I have a consistently laborious relationship, which was once close, but as the years go by and loving actions disintegrate, I find difficult to bear. The effects of this necessary relationship’s interactions have scourged my soul.
Sometimes it’s the cutting words that are said in an air of superiority or hurtful actions made in disgust against choices disagreed with, but most often it’s the premeditated silence that speaks louder than any accusation or disagreement. I have to attempt to intentionally include and reach out in this relationship with the expectation that my hand may be either bitten or slapped away.
I prepare my heart in prayer before every interaction in order to protect myself and allow grace to flow despite the fight reaction my mind signals. Grace protects me and also has diffused highly sensitive exchanges in this relationship. Although the rapport has not improved, grace and continuous intentional forgiveness has yielded comfort to my heart even during the hard times.
Boundaries help keep our own broken places uncompromised of septic venom in toxic relationships. Oftentimes difficult people will attempt to selfishly tend to their own wounds by raking open other’s with manipulation, blame, and aggression.
Boundaries are not about making other people comfortable. Boundaries are not about keeping other people safe. Boundaries are not about enabling another person’s misbehavior. Boundaries are about YOU….and that is ok.
Oftentimes in the Christian culture we put so much emphasis on being OTHERS CENTERED that we drain ourselves to the point of unhealthiness and we, ourselves, become toxic and need help. Boundaries allow us to maintain relationship with difficult people, but allow us safety during interactions.

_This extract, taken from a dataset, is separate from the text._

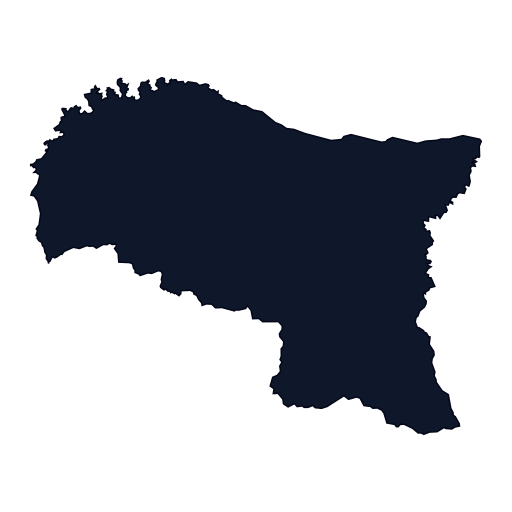 Santa Marta, Magdalena, Colombia (orthographic projection)
{"feature_id": "7082276B2481053474358", "entity_name": "Santa Marta", "entity_type": "district", "adm_level": 2, "iso_a3": "COL", "parent_name": "Colombia", "parent_adm1": "Magdalena", "projection": "orthographic", "projection_center": [-73.961, 11.086], "detail": "fine", "context": "isolated", "style": "filled", "palette": "ink", "viewbox_px": 512, "rotation_deg": 0, "n_neighbors": 0, "source": "geoboundaries", "source_scale": "gbopen_adm2", "svg_char_len": 5876}
<svg xmlns="http://www.w3.org/2000/svg" viewBox="0 0 512 512"><path d="M479.7,139.2L462.9,135.6L449.5,139.0L441.2,139.0L436.7,140.3L425.6,141.1L417.4,143.4L392.6,137.5L387.6,139.7L385.8,141.7L381.5,142.2L351.0,134.6L343.9,136.5L341.6,139.5L331.2,140.5L305.2,133.6L293.8,129.4L286.3,128.5L281.4,125.0L275.3,122.6L261.9,111.7L253.1,110.0L245.5,105.7L241.4,105.7L235.6,102.3L233.9,103.0L228.1,100.6L227.0,101.2L221.8,97.3L221.6,95.7L217.8,93.9L218.1,91.3L216.9,92.2L213.6,89.6L211.6,90.1L208.5,88.4L208.0,87.3L209.0,85.8L208.3,84.7L205.3,83.9L199.5,85.5L196.5,83.1L188.1,81.8L184.7,84.6L183.1,81.5L177.5,82.0L176.0,79.7L171.7,80.0L171.3,79.3L169.7,80.7L170.5,83.4L169.1,83.1L167.4,84.8L167.1,83.9L163.9,82.5L164.7,80.8L164.2,78.4L161.5,77.7L157.0,80.1L157.4,81.3L156.1,83.4L155.7,85.1L158.4,87.5L158.6,89.5L153.7,91.9L152.7,90.7L149.7,90.1L151.2,87.8L149.6,86.1L149.9,85.1L147.4,84.0L149.1,81.3L148.5,80.2L145.4,82.4L142.1,82.2L141.1,83.0L140.5,86.4L138.2,88.6L138.5,90.4L140.2,91.8L139.4,94.5L140.7,95.6L140.6,98.0L138.8,99.8L136.5,100.4L134.5,99.9L134.3,97.2L133.3,97.7L132.2,96.3L130.2,98.1L127.3,97.6L125.2,95.8L125.5,93.1L126.6,92.4L125.9,90.9L128.1,89.9L128.2,88.7L126.5,88.0L128.0,84.3L125.9,85.5L125.1,83.8L121.7,83.5L122.0,80.8L120.9,79.9L121.6,78.6L120.3,78.4L117.8,79.9L117.3,82.4L117.5,84.3L120.5,87.6L120.2,90.6L122.6,93.9L121.5,98.1L118.5,98.1L118.2,95.1L114.3,94.4L115.2,92.4L113.2,91.7L113.7,89.9L110.8,89.2L109.0,87.6L107.3,88.0L107.7,89.1L106.3,90.7L107.9,91.4L106.6,94.2L108.2,97.7L104.9,98.2L101.8,100.4L101.2,98.2L102.1,96.3L101.3,95.2L101.8,93.4L99.3,93.8L98.0,92.8L98.2,93.5L96.8,93.5L96.8,91.9L99.6,89.4L99.1,88.5L97.1,88.8L95.3,85.8L94.5,87.0L95.3,88.8L91.3,89.5L91.2,93.2L84.5,94.5L85.3,97.3L87.4,98.9L88.8,101.4L89.1,105.5L91.8,106.7L92.5,109.0L94.0,109.7L92.5,112.2L90.2,113.5L87.2,113.6L84.6,111.1L82.4,113.5L79.9,114.0L78.7,110.7L80.7,108.2L80.3,107.1L77.7,107.7L76.2,105.7L74.4,106.7L73.8,109.0L71.8,107.8L70.5,108.3L68.2,111.8L65.9,110.5L65.9,108.7L62.3,108.4L61.9,109.3L64.8,115.1L64.6,116.4L61.2,117.4L61.5,121.6L60.5,121.7L59.2,124.8L54.1,128.4L55.5,130.8L60.0,130.1L60.8,130.9L60.3,132.6L63.2,132.1L64.2,135.1L61.4,136.9L59.1,136.5L58.1,138.6L53.7,139.4L53.8,140.2L51.9,141.2L49.9,139.8L49.0,141.1L47.1,141.0L45.3,142.1L44.1,143.3L44.6,144.6L45.5,144.8L47.8,142.1L48.5,143.6L47.6,145.6L48.8,146.2L48.1,149.6L47.5,150.1L47.0,149.3L46.8,149.4L46.7,149.7L47.7,150.5L47.4,151.3L45.6,150.7L46.5,149.1L45.5,150.3L45.5,150.7L45.8,151.1L46.9,151.2L46.4,152.8L41.4,158.9L36.8,159.8L36.1,161.6L33.5,164.0L30.7,164.5L30.7,165.6L31.8,165.2L33.6,167.5L34.4,167.1L36.2,168.4L36.2,170.3L34.0,172.4L36.4,172.4L38.0,174.0L39.1,173.8L39.7,175.8L37.6,184.0L31.9,191.8L30.9,195.2L34.2,195.9L37.7,200.9L40.6,213.6L39.1,224.8L36.3,229.0L37.5,230.5L36.1,235.5L37.4,236.5L37.2,238.3L39.0,240.8L41.6,242.4L42.5,245.7L44.0,247.2L45.0,252.3L46.6,254.9L46.3,258.7L48.0,261.0L48.6,263.5L48.8,261.7L49.9,261.3L51.9,257.3L53.1,256.9L54.7,257.9L57.2,256.8L60.3,254.4L62.0,254.3L64.0,251.5L73.3,247.3L79.4,248.5L86.8,245.6L89.3,246.3L93.2,246.0L96.4,248.2L103.0,244.5L107.2,244.6L109.2,243.1L112.3,244.5L116.4,244.2L116.2,246.3L114.5,248.5L118.1,253.5L118.8,262.1L129.5,262.6L132.5,263.8L133.5,268.0L135.1,270.3L135.1,272.5L138.6,273.8L140.1,275.5L147.8,272.9L151.7,273.4L158.1,270.7L161.1,271.3L162.5,274.0L161.3,279.7L162.1,281.8L160.3,286.0L160.7,287.4L164.0,289.9L165.8,289.0L167.8,291.1L170.2,291.2L170.6,292.6L172.0,292.2L174.6,293.6L175.1,292.9L179.0,295.7L180.8,293.7L180.9,290.7L190.4,290.3L193.7,292.1L193.8,293.9L196.8,295.5L198.7,299.5L201.7,302.9L202.1,305.4L206.3,303.9L211.8,304.2L215.5,307.8L221.9,307.5L234.4,310.9L235.8,309.9L238.7,310.1L245.6,308.5L247.5,305.7L251.1,310.3L252.7,318.7L258.9,318.5L262.6,321.7L278.4,321.6L282.3,325.9L282.1,329.5L279.4,333.9L279.9,336.8L283.8,341.6L283.3,346.3L281.2,348.8L281.3,356.3L280.1,359.6L282.0,362.1L279.8,366.1L280.5,371.5L277.2,375.4L272.7,377.3L270.2,386.1L274.0,388.7L273.3,393.6L278.0,393.3L282.9,399.2L283.5,403.8L288.1,406.9L294.5,403.6L297.2,406.6L302.6,405.9L304.0,407.4L308.0,407.4L312.9,405.4L315.2,407.7L321.6,408.3L327.1,406.5L344.0,395.7L348.5,399.3L356.5,397.0L360.1,398.2L364.0,405.6L370.5,406.4L372.7,408.2L377.4,408.0L381.8,410.1L384.0,413.2L386.9,423.0L394.7,424.4L396.4,426.7L398.2,426.7L400.2,424.4L404.1,424.2L412.6,428.3L418.2,433.0L421.1,432.9L423.8,434.3L429.5,432.1L437.1,431.7L444.1,427.4L445.5,428.4L451.7,429.0L455.3,426.9L459.5,426.1L459.2,423.6L455.3,416.7L453.3,415.3L453.0,412.5L450.8,408.3L448.3,394.6L442.0,390.7L436.2,382.2L436.0,379.6L434.1,375.8L434.9,372.0L431.6,362.9L432.1,358.8L434.1,355.0L433.7,351.3L429.2,344.3L430.1,337.0L428.4,336.4L426.4,333.0L424.2,332.1L423.5,330.6L419.0,327.7L417.3,327.6L415.2,321.7L416.2,317.3L417.8,316.2L419.7,311.0L424.4,307.1L426.0,303.8L426.3,301.1L423.9,298.0L423.1,293.9L423.9,293.2L425.4,293.9L425.4,292.1L429.0,289.9L429.4,287.9L434.8,286.4L431.0,277.7L428.4,277.8L428.5,274.8L425.1,273.4L428.3,268.6L431.1,266.7L428.6,265.8L426.8,263.4L429.9,263.5L431.1,261.7L430.3,260.5L427.1,260.1L426.0,259.2L426.0,256.3L424.5,254.5L426.1,254.4L427.9,252.8L426.1,248.7L432.3,244.5L432.2,242.8L433.4,240.8L429.8,235.7L430.2,232.7L429.5,230.8L426.1,231.3L425.3,230.5L426.0,229.4L423.7,228.0L425.0,225.3L423.6,224.1L422.8,221.3L424.1,220.4L428.5,221.2L428.6,216.5L435.6,218.3L435.5,215.2L438.0,215.5L440.0,218.4L443.8,212.4L446.0,212.3L447.2,210.3L445.2,204.8L448.2,205.1L449.4,202.2L452.6,203.9L452.6,202.3L450.0,200.7L451.4,198.2L452.9,197.1L456.1,197.2L457.5,193.9L459.6,192.6L464.2,193.4L465.9,189.0L464.0,186.5L467.1,184.4L468.1,186.0L469.0,186.0L470.2,181.5L469.1,175.2L471.0,171.4L470.3,167.5L472.5,165.9L475.3,166.3L474.7,164.0L472.3,162.9L472.4,161.8L475.5,162.3L476.5,161.6L473.5,159.9L472.9,158.6L475.4,158.6L476.9,156.8L478.9,157.4L479.6,156.5L479.3,146.2L481.3,141.2L479.7,139.2Z" fill="#0f172a" stroke="#020617" stroke-width="1.5"/></svg>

Sometimes the narcissistic person is so self absorbed that may not even realize they are encroaching the limit of your boundaries. Most often though, truly toxic people are looking to push those limits with the intention to drive you to run off the rails for their own enjoyment.

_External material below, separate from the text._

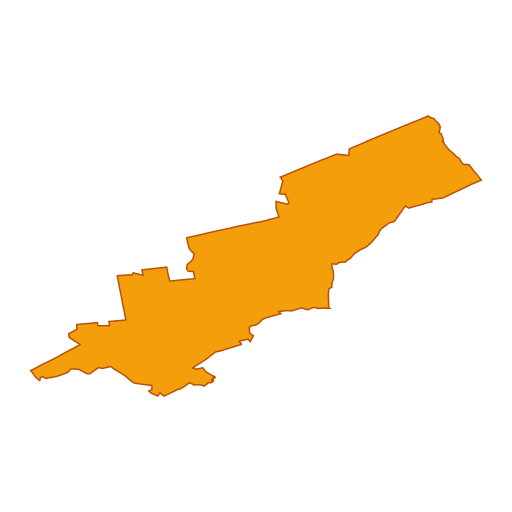 Leimaņu pag., Jekabpils, Latvia
{"feature_id": "27541924B9576970308212", "entity_name": "Leimaņu pag.", "entity_type": "district", "adm_level": 2, "iso_a3": "LVA", "parent_name": "Latvia", "parent_adm1": "Jekabpils", "projection": "natural_earth1", "projection_center": [25.895, 56.3], "detail": "fine", "context": "isolated", "style": "filled", "palette": "amber", "viewbox_px": 512, "rotation_deg": 0, "n_neighbors": 0, "source": "geoboundaries", "source_scale": "gbopen_adm2", "svg_char_len": 5754}
<svg xmlns="http://www.w3.org/2000/svg" viewBox="0 0 512 512"><path d="M481.3,180.2L476.9,174.5L476.2,173.7L473.8,170.9L469.2,164.8L469.0,164.7L467.4,164.8L466.8,164.6L466.6,164.4L466.5,164.2L465.3,164.8L462.3,163.4L458.8,157.9L456.4,156.7L453.7,153.7L451.5,151.9L449.1,150.1L448.4,149.1L448.4,148.9L446.2,146.6L445.4,145.5L444.5,144.3L444.0,143.2L443.5,142.4L443.3,142.0L442.8,141.7L443.5,141.4L443.3,140.9L443.1,140.5L442.9,140.0L443.1,139.1L443.1,138.5L441.6,135.2L441.5,134.0L439.4,132.8L438.9,132.3L439.5,131.1L440.0,128.9L439.8,127.9L440.2,127.3L440.2,126.4L439.3,125.1L439.2,124.3L438.5,124.2L438.1,123.1L436.7,121.6L435.9,121.2L433.8,118.5L430.8,117.8L430.0,117.0L428.8,116.7L428.4,115.9L415.6,121.3L415.0,121.5L414.5,121.5L408.4,124.1L404.4,125.7L399.5,127.8L366.9,141.2L367.1,141.4L366.6,141.5L365.9,141.9L350.3,148.4L349.8,148.6L349.5,148.9L349.2,149.3L349.1,149.7L349.0,154.0L349.0,154.6L349.1,155.2L348.6,155.4L337.8,154.2L337.4,154.2L336.5,154.2L336.0,154.4L335.1,154.7L324.1,159.2L323.8,159.3L323.4,159.3L307.2,166.0L297.3,170.1L280.2,177.2L281.1,178.2L282.7,180.9L282.9,181.2L282.6,182.1L282.2,183.4L280.5,189.5L279.3,193.9L285.5,194.3L285.6,195.3L287.2,198.5L288.9,203.1L287.0,204.2L276.0,201.4L276.1,203.8L276.1,205.8L276.2,208.6L278.9,217.0L272.0,218.9L271.2,219.0L270.9,219.2L269.8,219.4L269.3,219.4L268.9,219.4L268.4,219.5L267.5,220.0L266.2,220.6L262.8,221.2L261.7,221.7L260.5,221.8L257.2,222.3L255.2,222.8L253.8,223.0L252.0,223.4L248.8,224.1L248.1,224.2L242.2,225.4L234.9,226.9L229.1,228.4L227.7,228.5L225.9,229.0L219.9,230.3L218.2,230.6L205.9,233.4L200.2,234.8L192.8,236.4L189.2,237.2L186.5,237.9L187.2,240.7L187.6,242.4L189.2,248.5L191.1,250.9L193.2,253.0L194.3,253.9L193.5,256.1L193.3,258.3L190.9,261.5L187.3,264.4L186.4,268.4L188.4,271.3L193.4,271.5L194.9,278.6L182.4,279.8L180.1,280.0L169.8,281.1L169.7,280.9L169.5,280.6L169.0,277.7L168.9,277.4L168.7,276.9L168.0,274.0L167.4,270.7L166.7,267.1L154.3,268.5L141.9,269.9L143.0,275.3L133.3,272.8L131.8,275.1L128.9,274.8L117.3,275.7L118.0,279.4L118.9,284.5L121.2,296.2L121.7,298.2L122.8,304.6L123.8,309.5L125.4,317.5L125.9,320.0L108.9,321.5L109.6,325.7L102.6,325.7L100.0,325.8L97.8,325.7L97.4,322.6L92.4,323.1L76.7,324.5L76.9,329.3L68.6,333.8L69.3,337.6L69.6,337.8L80.0,344.5L78.5,345.5L74.2,347.8L66.8,351.7L60.9,354.9L61.0,355.1L50.3,360.6L50.2,360.6L44.2,363.6L43.7,363.8L42.9,364.2L40.5,365.4L40.4,365.4L38.0,366.8L30.7,370.6L30.8,370.7L31.0,370.8L33.6,374.4L36.1,377.7L39.7,380.5L40.5,377.5L42.9,376.7L43.1,376.8L45.7,378.4L45.8,378.4L56.9,376.4L64.0,373.9L67.8,372.4L71.0,369.0L71.3,368.9L73.4,369.0L74.6,369.1L74.8,369.1L78.4,369.3L78.7,369.3L80.1,370.1L80.4,370.2L84.8,372.5L86.7,373.6L86.8,373.6L88.7,373.8L89.0,373.8L90.0,373.8L93.7,371.0L98.5,367.6L99.1,367.7L102.6,368.4L102.9,368.3L110.6,366.6L110.9,366.5L111.1,366.6L112.6,367.9L113.3,368.4L113.4,368.5L115.4,370.0L116.6,370.5L122.2,373.9L125.7,376.3L128.4,378.8L131.1,381.0L134.2,383.1L144.7,384.6L151.6,385.4L151.8,385.4L151.8,385.6L151.9,389.6L151.5,389.7L148.8,391.1L151.2,393.2L157.0,395.7L158.1,395.9L158.2,395.6L158.4,395.1L158.8,394.5L159.1,393.9L160.0,392.8L163.9,396.1L164.2,396.0L164.5,395.9L169.0,393.7L172.6,392.0L175.7,390.5L175.6,390.4L178.0,389.4L180.7,388.9L181.4,387.9L182.1,387.9L182.4,387.7L186.1,385.3L187.4,384.1L189.3,383.1L189.9,383.0L191.0,383.3L193.9,385.0L197.8,384.8L200.8,384.9L202.4,385.3L204.0,386.2L206.1,384.7L206.6,384.4L206.8,384.3L206.9,384.1L206.8,383.7L207.0,383.4L207.6,383.3L207.9,383.0L208.7,382.9L209.1,382.7L209.5,382.5L210.8,382.8L212.0,382.4L212.1,382.2L212.0,381.9L212.1,381.6L212.3,381.4L213.2,381.2L213.4,381.1L213.5,380.9L213.3,380.7L213.0,380.6L212.5,380.7L212.3,380.7L212.2,380.6L211.9,380.4L211.6,380.1L211.8,379.9L211.8,379.6L212.1,379.4L213.2,379.2L213.4,379.1L213.5,379.0L213.5,378.7L213.2,377.9L213.1,377.6L213.1,377.4L213.3,377.3L213.5,377.2L213.9,377.4L213.9,377.5L214.0,377.7L214.4,377.8L214.7,377.9L214.8,377.9L215.0,377.9L215.0,377.7L214.9,377.1L215.0,376.9L214.9,376.7L211.5,375.1L205.9,371.8L202.9,367.8L198.4,368.7L195.9,369.3L194.4,368.3L194.2,368.3L193.1,368.2L192.7,368.1L192.9,367.7L194.1,366.9L196.3,365.5L196.6,365.3L199.4,363.6L205.9,359.4L206.9,358.7L214.8,352.5L215.5,352.0L221.0,350.8L226.9,348.9L241.8,344.3L241.7,344.3L240.2,342.5L239.2,341.4L240.0,340.9L247.1,339.4L248.0,339.2L250.2,341.6L253.4,335.8L249.8,333.1L249.5,330.9L249.1,327.6L249.3,327.4L251.0,325.9L251.1,326.0L254.1,325.3L255.5,325.2L259.1,323.1L259.6,322.4L262.7,319.2L262.8,319.2L265.2,318.2L265.8,317.9L271.8,316.2L280.7,313.7L280.8,313.7L280.7,313.6L278.8,311.6L280.6,311.3L287.2,310.6L288.6,310.7L291.5,310.9L292.2,310.8L301.3,307.9L301.5,307.9L307.0,309.7L307.3,309.8L307.8,309.7L313.4,307.5L315.1,307.6L315.5,307.7L317.6,308.3L318.3,308.4L320.9,308.2L323.8,308.1L325.2,308.2L326.8,308.4L328.3,308.3L329.7,308.3L328.6,307.5L328.7,307.4L328.6,299.6L328.3,296.7L328.7,289.5L328.8,289.0L331.9,287.1L331.8,286.5L331.8,284.7L332.5,281.4L333.4,279.1L333.6,275.2L333.5,273.5L333.1,270.6L332.3,268.3L332.0,267.7L332.0,263.7L336.0,264.2L336.9,264.2L337.0,264.1L338.5,262.8L338.8,262.6L344.1,262.0L344.5,262.1L344.9,262.1L345.3,262.1L345.6,261.9L345.7,261.7L345.8,261.6L345.9,261.4L347.7,260.1L350.0,258.7L352.5,255.8L354.8,253.2L357.6,251.7L360.5,249.6L362.8,248.6L364.7,247.8L366.8,246.5L367.2,246.2L371.5,242.4L372.7,240.9L373.8,239.7L376.3,236.7L378.7,233.9L378.9,232.1L381.0,229.2L381.3,228.8L389.3,222.8L390.7,222.5L394.3,221.6L403.6,208.4L405.3,206.0L408.8,208.1L417.5,205.6L418.4,205.5L422.7,204.2L426.8,202.9L427.1,202.8L431.1,202.0L431.7,202.1L432.2,199.3L438.7,198.6L439.0,198.3L439.3,198.4L442.0,198.2L442.7,198.0L443.0,197.9L455.8,191.8L463.7,188.1L466.1,186.9L471.3,184.4L474.1,183.2L474.9,182.9L481.3,180.2Z" fill="#f59e0b" stroke="#b45309" stroke-width="1.5"/></svg>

By creating boundaries you create a safe environment for interaction with the toxic person. These boundaries should make it so that consequences of impropriety and thoughtlessness affect the provoker rather than the provoked. Adhering to this model does not inhibit our relationship with God, but rather allows us to grow in spiritual maturity.
I struggle with boundaries in one particular difficult relationship. I have been fooled by this relationship several times that it is getting better, but over and over again I become disappointed and wounded when I allow boundaries to be crossed. This particular person will always be there and the choice to walk away is not truly an option.
The boundaries I have put up in this relationship keep my heart safe from lies and accusations…but in the end how I allow others treat me is how I will be treated. This is true for EVERY relationship…even our most precious.
In the end we always do have the option to walk from certain toxic relationships. If this is your choice do it with grace…no matter what has been done to you. When you walk away maintain your poise and respectability so after the emotion dump you are validated in your actions and have no regrets. You will never regret leaving in grace and gentleness, especially if that relationship one day becomes safe to reform in the future.